Seemingly out of nowhere, Big East presidents asked commissioner John Marinatto to resign, and he has. The conference has released the obligatory statement that tries to make it sound like it was not a firing, and now we wonder where things go from here.
Opinion on Marinatto seems to go two ways. One is that there's only so much anyone could do as Big East commissioner. It was designed as a basketball-first conference, and it's been basketball-focused ever since. That is not Marinatto's fault. Also, it's hard to imagine what he could have done to keep Pitt, Syracuse, and especially West Virginia from bolting. The conference was permanently put at the bottom of the power conference pecking order when the ACC pillaged it almost a decade ago, and if it couldn't stave off raiding parties then, it certainly couldn't now in a less powerful state.
That said, the reviews on his leadership are not that glowing. The conference voted to turn down a $11 million per team per year TV contract offer from ESPN just before Pitt and Syracuse left. Marinatto said even after that he expected to get 19-23 million dollars per team per year, which sounds pretty unrealistic. Those factors (TV and expansion) apparently made today's announcement inevitable. He's also not being described as that strong of a leader.
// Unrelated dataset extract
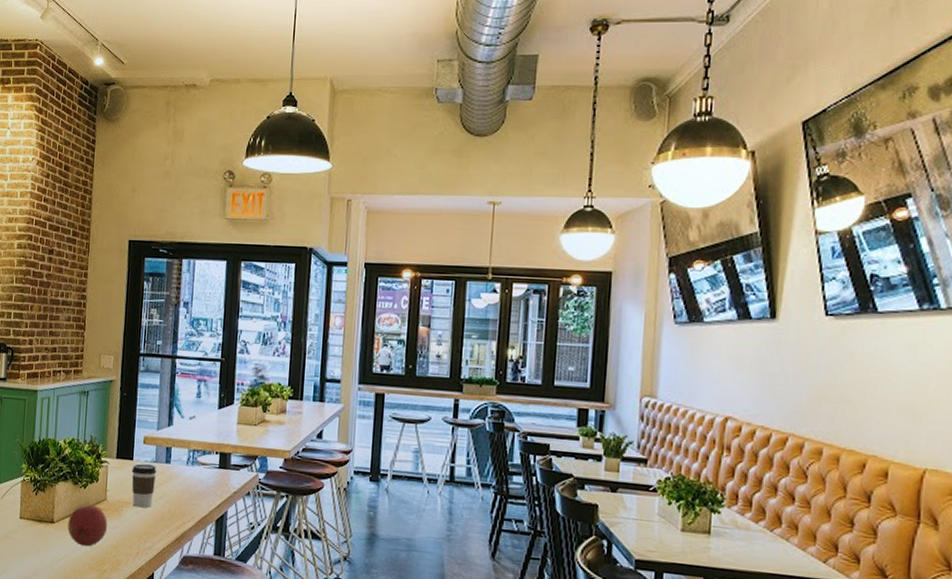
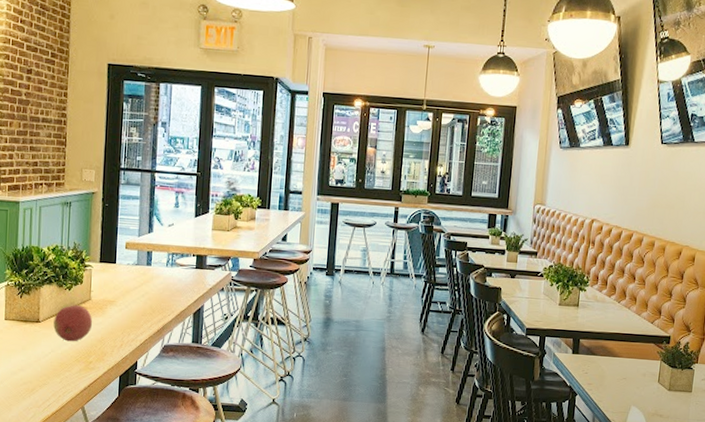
coffee cup: present [131,463,157,508] -> none [114,266,139,305]

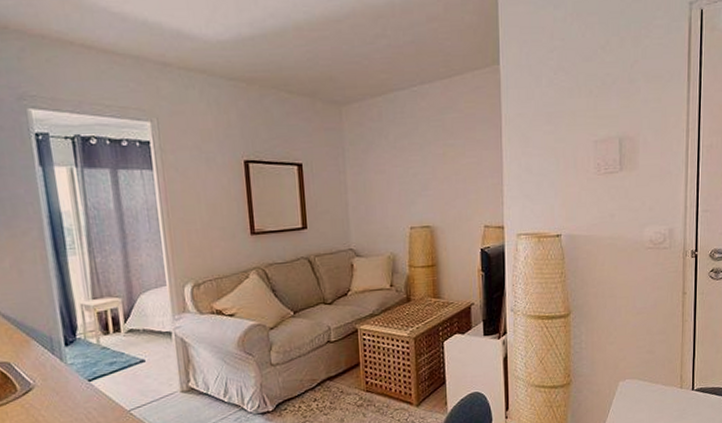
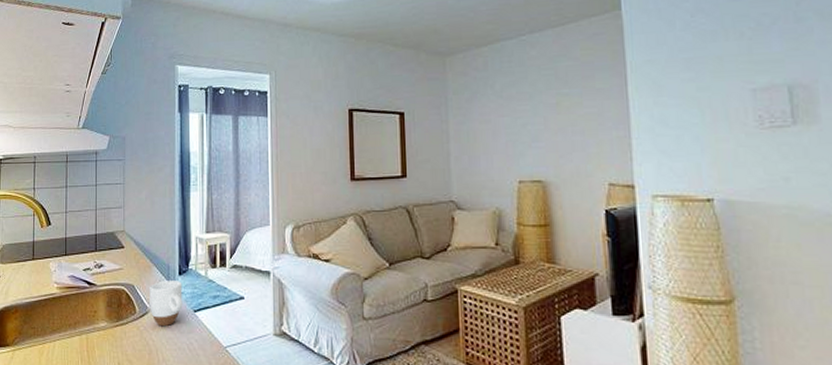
mug: none [30,352,74,401] -> present [149,280,183,327]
Why the Big East chose to can him after he led the effort to bring in eight more conference members is a mystery to me. I mean, today's news broke almost three months to the day after the announcement that Memphis will join the league.
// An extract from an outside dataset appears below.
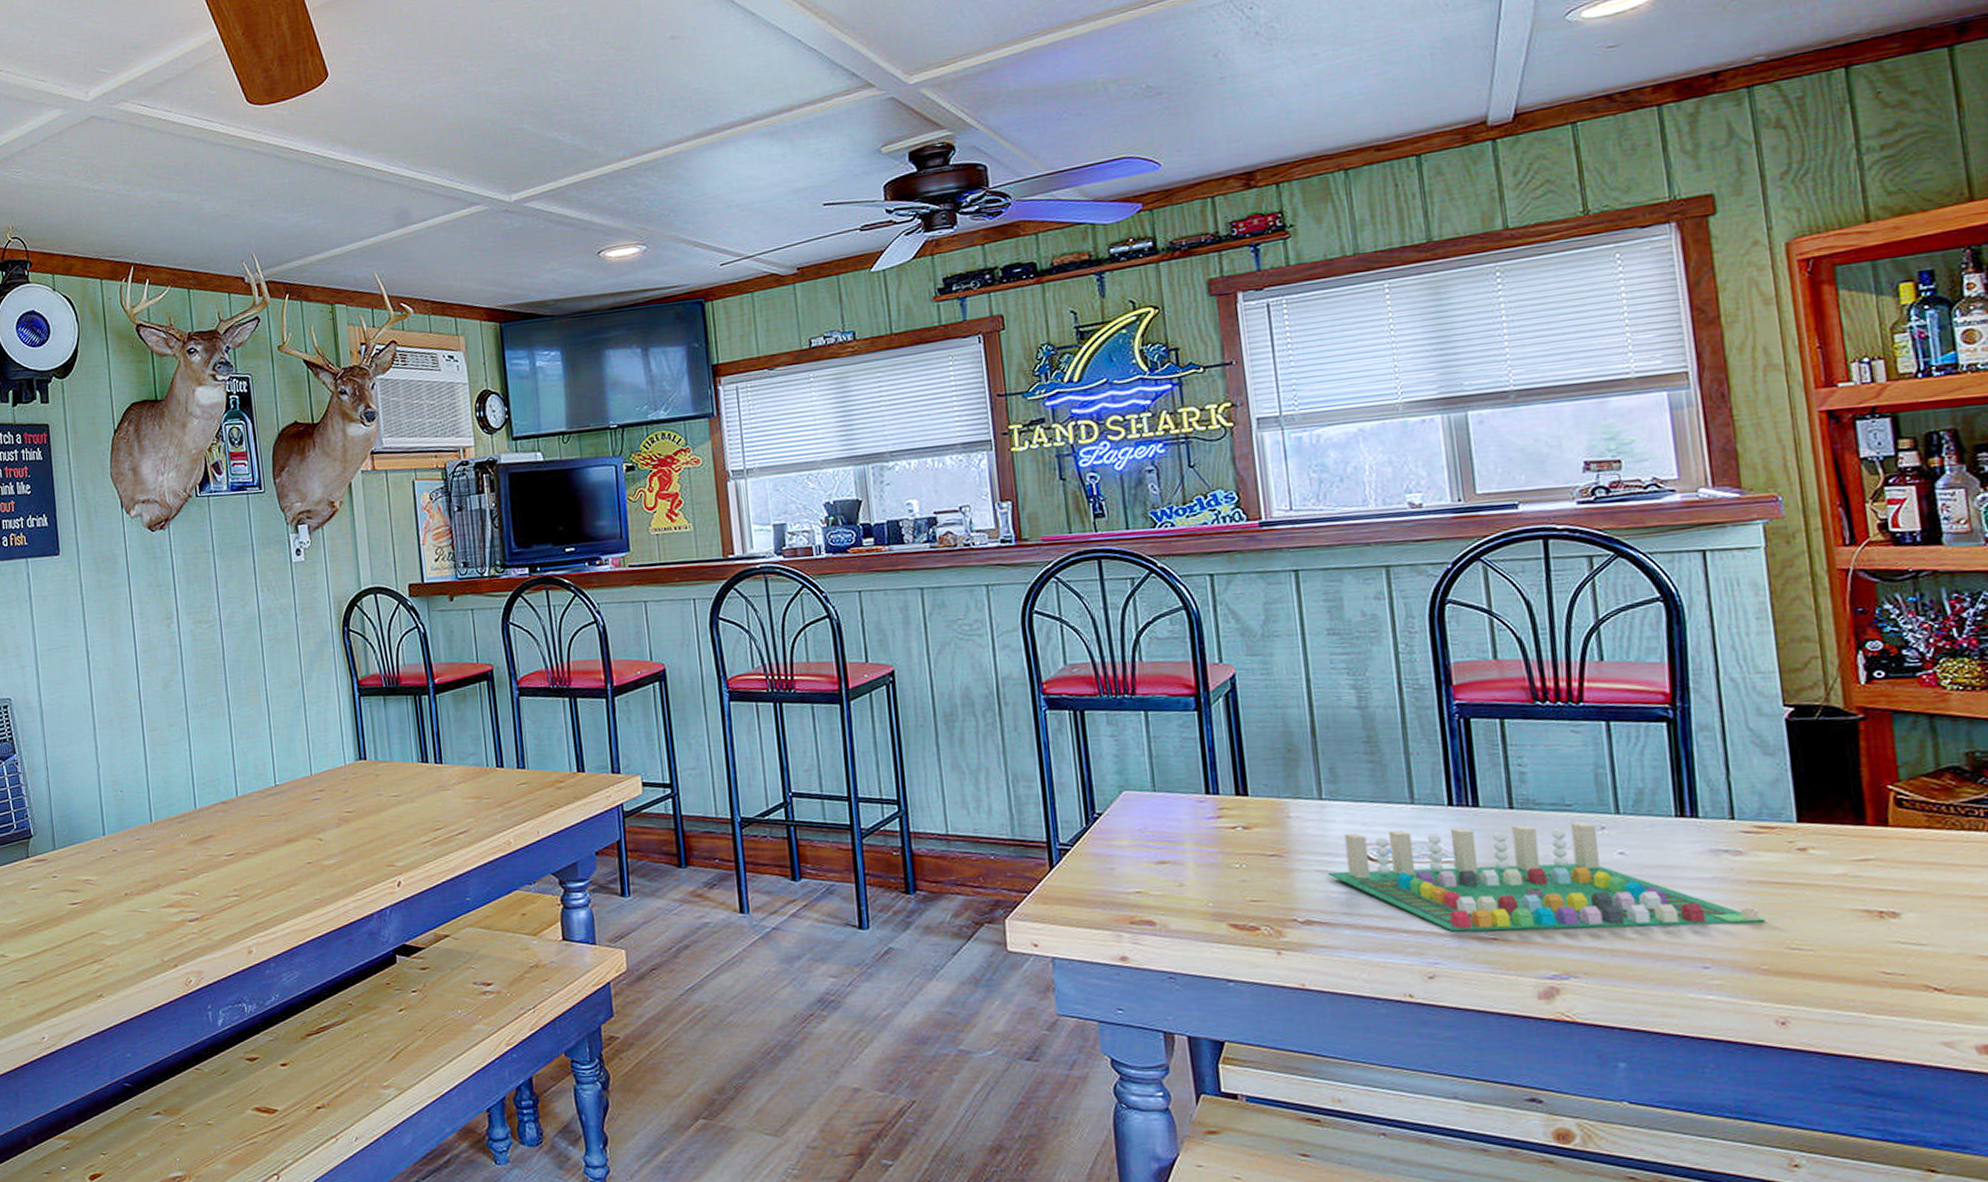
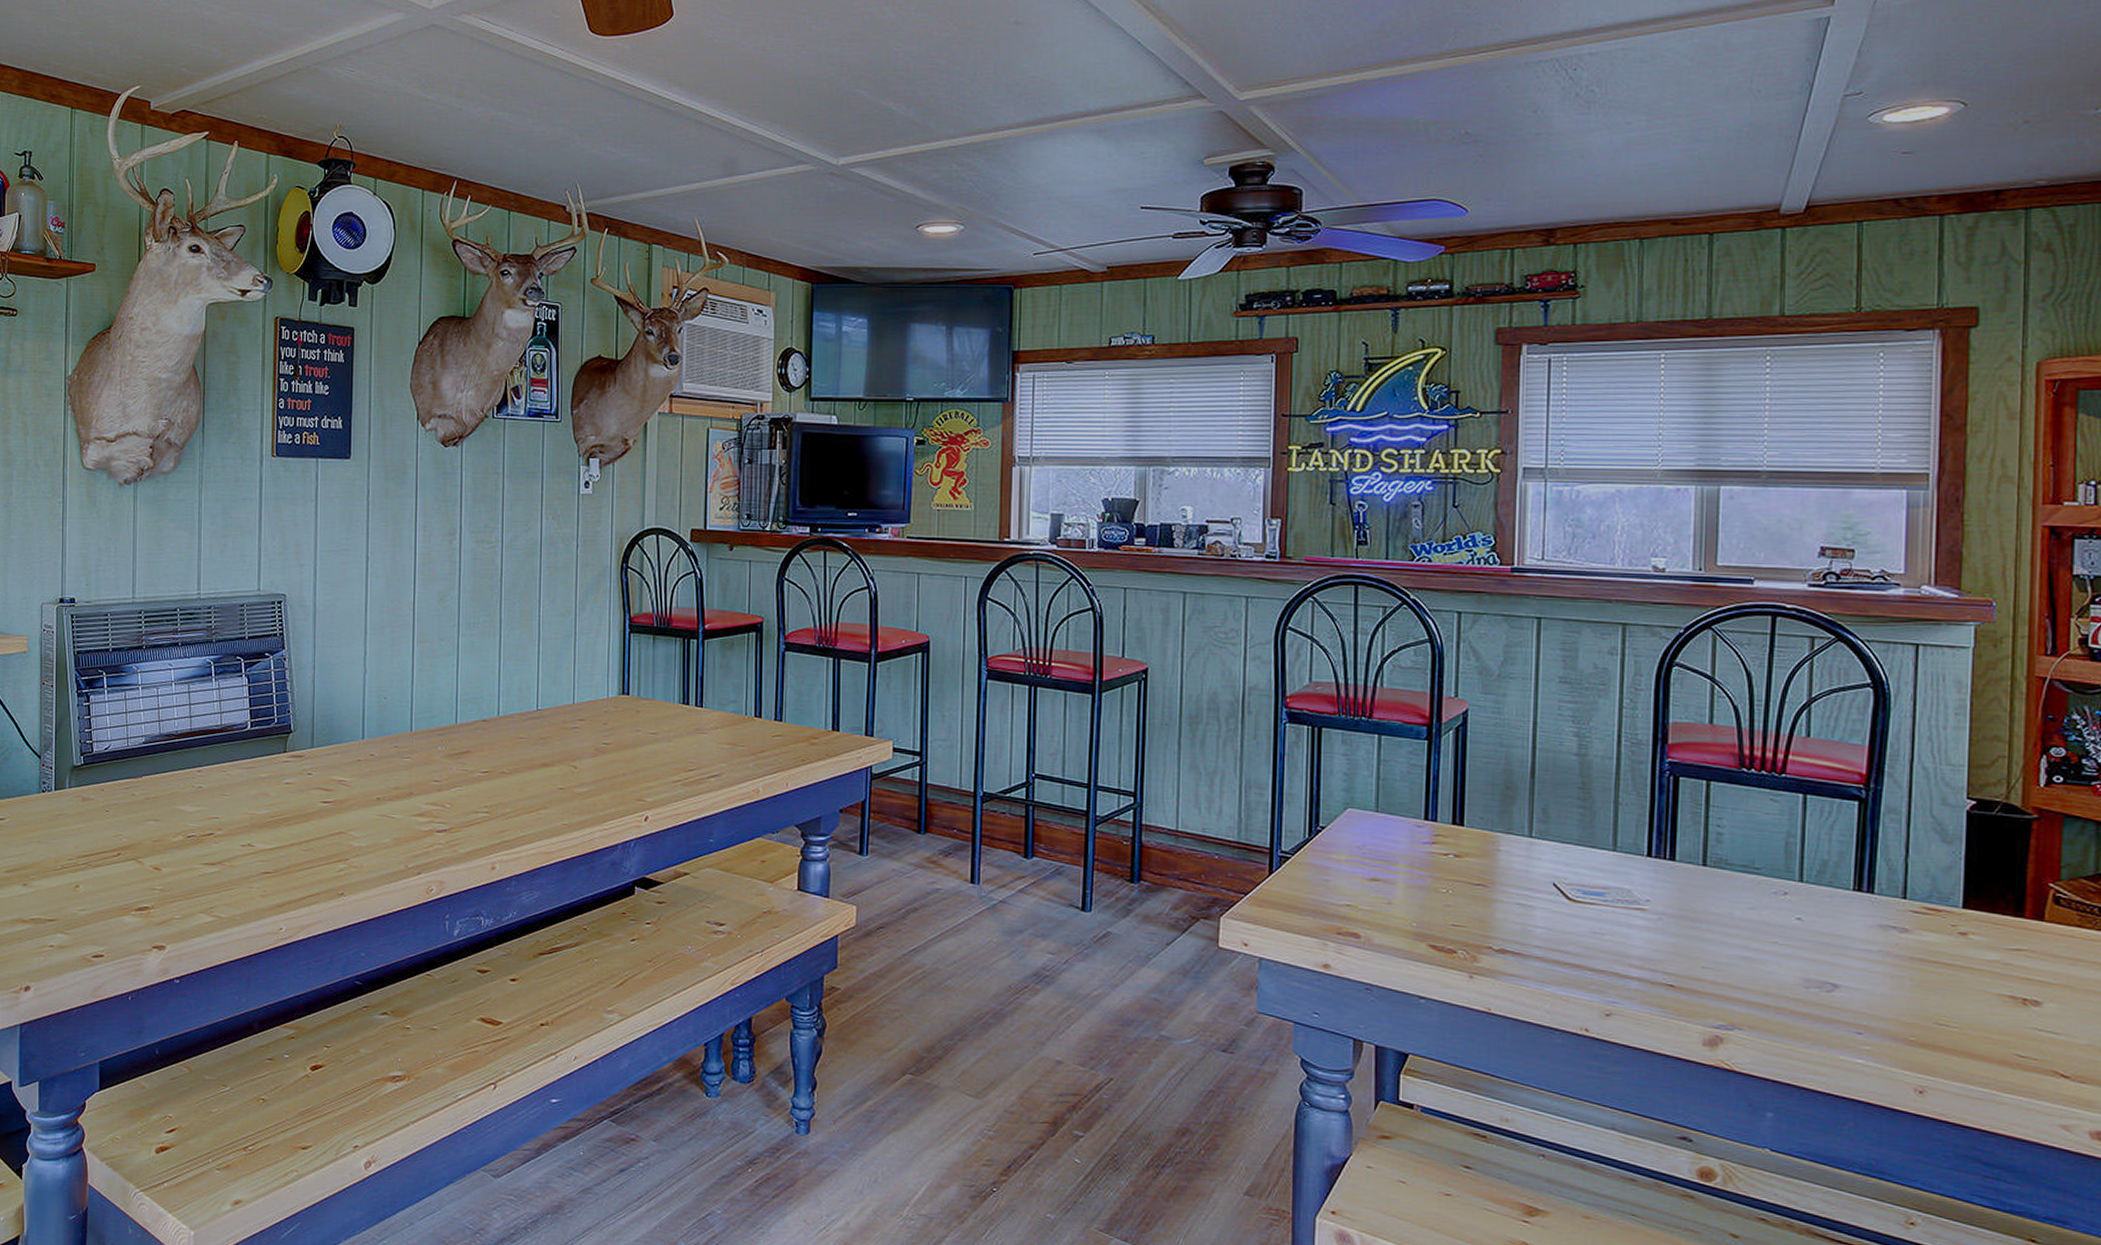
board game: present [1327,822,1766,932] -> none [1526,871,1920,998]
Had the Pac-12 actually been able become the Pac-16 either last year or the year before, the Big East would likely have been the landing spot for the Kansas schools, Iowa State, and Missouri (at least until SEC expansion happened with Mizzou). The conference would have been in much better shape for its upcoming round of TV negotiations. Instead, it's now a coast-to-coast Frankenconference made up largely of teams that have been or currently are in Conference USA with only two football teams, Rutgers and (ironically) Temple, that were in a BCS conference when the BCS was created.
No conference had more at stake that was entirely out of its control than the Big East. Conference realignment has relegated it to the ranks of the mid-majors, just as it has probably pushed Idaho out of I-A. Maybe Marinatto isn't the right guy to lead the conference into the future, but whoever takes over won't exactly have a hand full of trump cards.
The fact of the matter is that only so many schools and conferences can truly be big time. The implications of that fact will be borne out painfully on a lot of schools with big egos and dreams but small resource bases over the next decade or two.